Oh, and about the miscues, they seem to follow me on my road wherever I go; one of them was leaving my wheelchair behind in a Culver's parking lot in Sparta, Wisconsin. We left Dubuque, made a stop in Sparta, and were on our way to a hotel at the halfway point back to Grand Forks. We rolled into a rest area, yeah, like many many miles down the road and the censored conversation went something like this. 

“Hey Chris, where’s the wheelchair?”

 “Uh, ok I am not sure. Is this a trick question?” 

“No, I need the chair to get to the bathroom.”

“Aah yeah, um it’s not in the back of the car?”

“No.”

 “Well, uh, oh oh, let me think aah . . . the Culver's handicapped parking spot!”

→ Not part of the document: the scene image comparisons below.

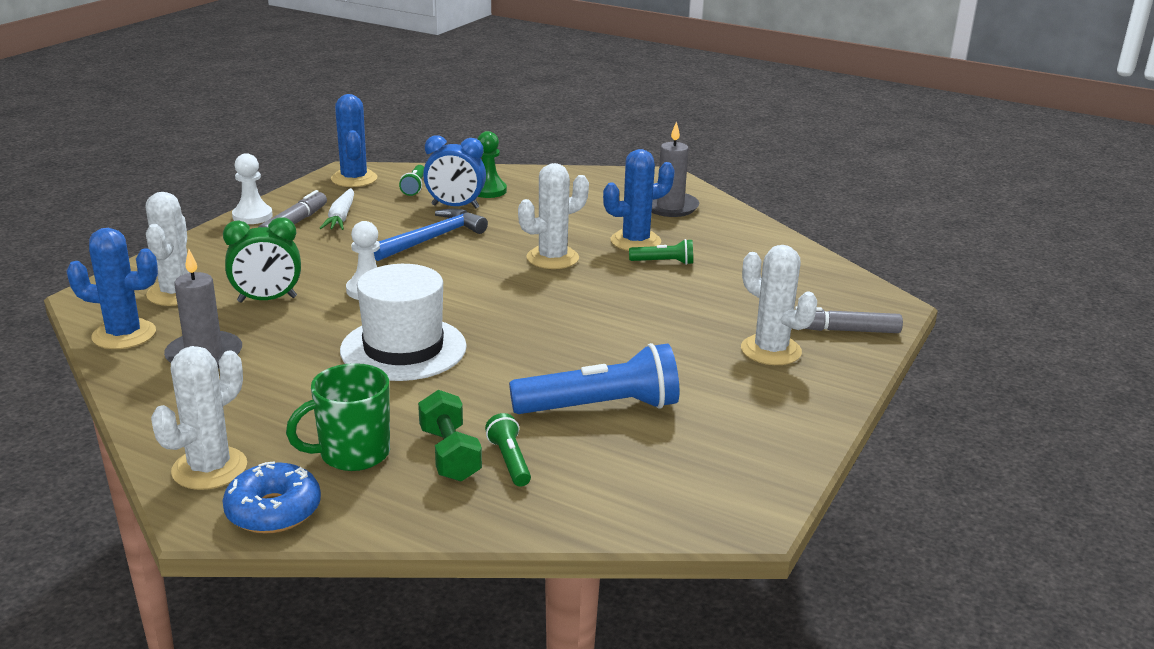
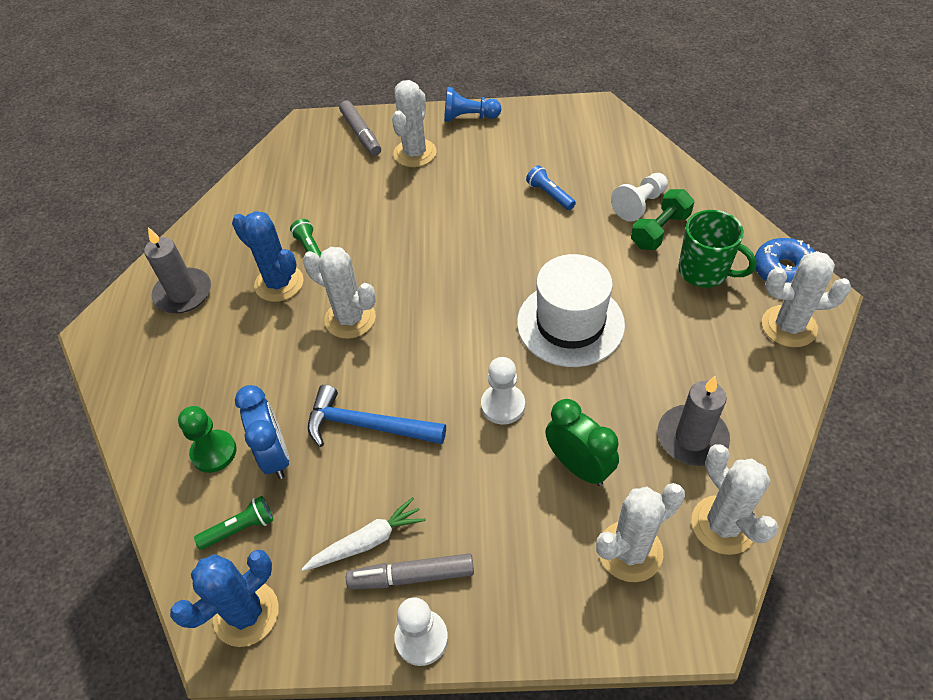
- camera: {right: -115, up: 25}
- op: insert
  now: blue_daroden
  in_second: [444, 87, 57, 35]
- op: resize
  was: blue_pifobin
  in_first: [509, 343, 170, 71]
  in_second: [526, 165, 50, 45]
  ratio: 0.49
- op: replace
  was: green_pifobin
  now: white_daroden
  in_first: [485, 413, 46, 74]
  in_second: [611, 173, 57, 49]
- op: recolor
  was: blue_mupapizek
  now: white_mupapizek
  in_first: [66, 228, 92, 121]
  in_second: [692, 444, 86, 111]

“Isn’t that a few . . . cities  . . . back the way we came?” 

“Yep.” 

As I reflect on this incident now, I smile. How did Chris not back into it, or see it in the rear-view mirror, we (excuse me, he) will never know. I mean if it was an evening Wisconsin bar stop, yeah, one could maybe understand the miscue, but it was a Culver’s lemon ice stop in broad daylight. Ok, that was a WI joke, not reality, mostly. Anyway, this is a retirement road, thank goodness, and I have some time on my hands and a loving chauffeur for backtracking if need be. Oh, and the third trip hasn't happened yet, but it will involve air travel. Yikes!